Task 1 =
In the blog post below, condense the paragraph beginning "The first Newport to Bermuda race took place in 1904" into a short bulleted list that keeps its main facts.
Task 2 =
According to the blog post below, where does the Newport to Bermuda race finish?

Passage to read =
• • • • • • •
I'm off home in the next half-hour to watch the England match with my 7-month old daughter. I'll try to keep a lid on the language. Then out for dinner later with friends where hopefully the beer won't be flat. 
  Newport to Bermuda Race In about an hour's time 185 yachts leave Newport in Rhode Island to sail the 635 nautical miles to Bermuda in one of the world's most pre-eminent sailing races.

The first Newport to Bermuda race took place in 1904, and is therefore the oldest ocean race for amateur sailors. After leaving the harbour at Newport today the competitors then spend 6 days out at sea in the very cold water of the Atlantic. They cross the very unpredictable Gulf Stream, where the weather and the current presents a real challenge and many boats have in the past come a cropper. Then for 300 smooth miles the water warms as the yachts race for the reefs and the finish line of Bermuda.

The race finishes at St David's Head at the very eastern tip of the island and I have been fortunate enough to get invited out to see the finish on Thursday. 
Thursday, 17 June 2010
  Cherry pickers For the 4th season running Charlton kick off a new season with one of the promoted sides at home. AFC Bournemouth come to The Valley exactly 51 weeks after we went to them in a pre-season match. I was impressed with the Cherries then, and 32-year old Eddie Howe continued the fantastic job he started the season before after he saved them from relegation despite a 17-point deficit. Bournemouth finished runners up to Notts County, who we play at The Valley six games in.

After Shrewsbury away in the Carling Cup we then go to Leyton Orient, where 3,119 Addicks made the journey east last season. My son and I will hope to make it this time around.

Oldham Athletic with the loveable Paul Dickov at the helm are the next visitors to The Valley, then I guess we can forget about the 2nd Round of the Carling Cup (smiley thing) and we then spend two Saturday's on the road. Firstly Exeter and then up to fellow play-off failure's Huddersfield.
• • • • • • •
Recorded data =
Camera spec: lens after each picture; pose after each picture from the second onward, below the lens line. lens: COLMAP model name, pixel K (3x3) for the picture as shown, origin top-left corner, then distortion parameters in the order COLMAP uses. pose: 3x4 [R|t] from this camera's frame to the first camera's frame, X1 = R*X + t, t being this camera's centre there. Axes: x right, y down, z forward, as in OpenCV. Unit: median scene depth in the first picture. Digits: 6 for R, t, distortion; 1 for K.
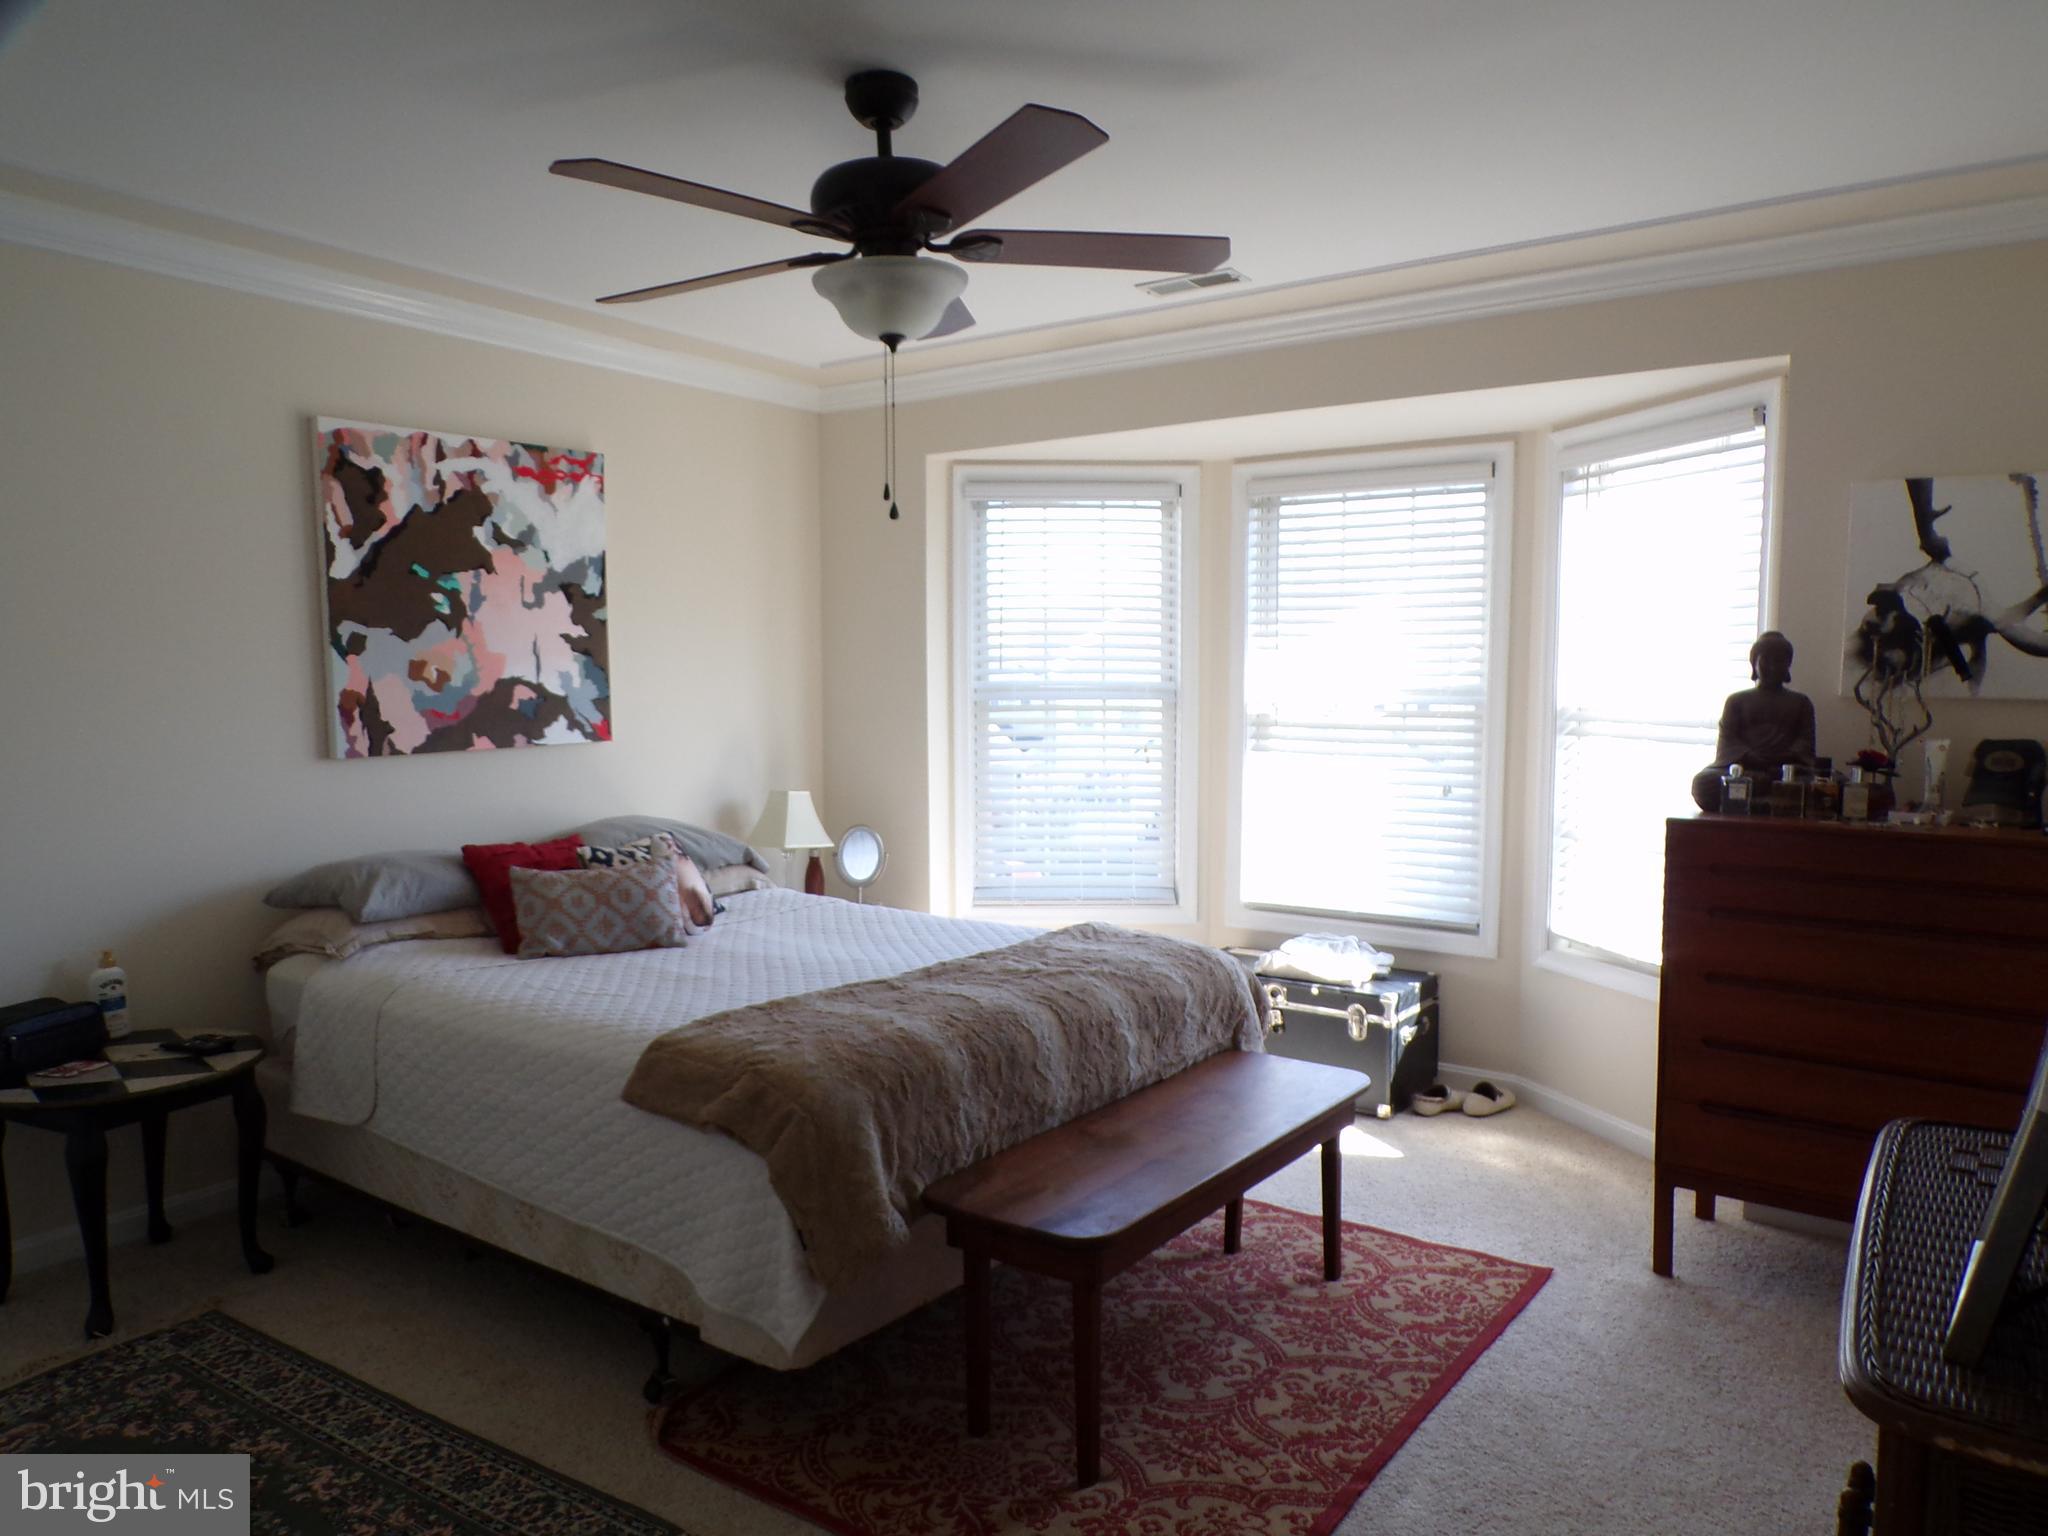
• • • • • • •
Task answer 1 =
- First held in 1904, it is the oldest ocean race for amateur sailors.
- Competitors leave Newport harbor and spend 6 days at sea in the very cold Atlantic.
- They cross the unpredictable Gulf Stream, where weather and current are a real challenge and many boats have come to grief.
- The last 300 miles are smooth, with warming water, as the yachts race for Bermuda's reefs and finish line.

Task answer 2 =
At St David's Head, at the very eastern tip of the island.